“Oh, I always have trouble there.”

At last week’s lessons I heard that comment at least once every day. The solution: a pencil.

The problems have been little things like the name of a note with several ledger lines or the fingering needed to get through a tricky passage. It only took a few moments at the lesson to figure things out. As I passed the student a pencil, I secretly smiled to myself and wondered why they tortured themselves for a whole week of practising.

An ordinary pencil is one my most useful practising and teaching tools. I even have a set of coloured pencils that I have assigned certain meanings. Sometimes I use the colours to help a young student decipher the black symbols on a white page of music. Other times I use them to highlight dynamic markings. Their uses are creatively endless. And they all have erasers in case we change our minds.

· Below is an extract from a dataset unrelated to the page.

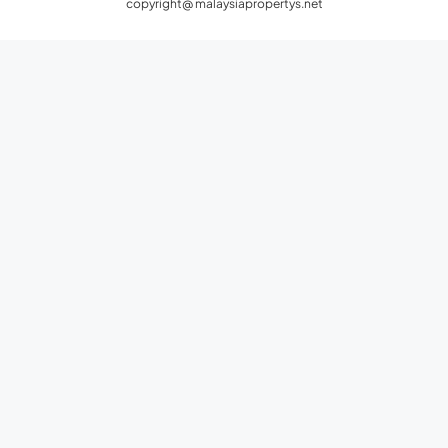
copyright@ malaysiapropertys.net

If you’re the parent listening to practising at home, make sure your child has a pencil at the piano. When a student is learning a new piece, there should be a good deal of stopping and starting to figure things out. If they are repeating a stumble for an entire week, they are learning it with a mistake. When I see them at their next lesson, that neural pathway has already been formed and reinforced. I can’t undo it. The student must build a second neural pathway in the upcoming week. Amazingly, no matter how hard and long we work, the error learned in the first week has an annoying tendency to show up months later in performance. And then it really is a case of “I always have trouble there.”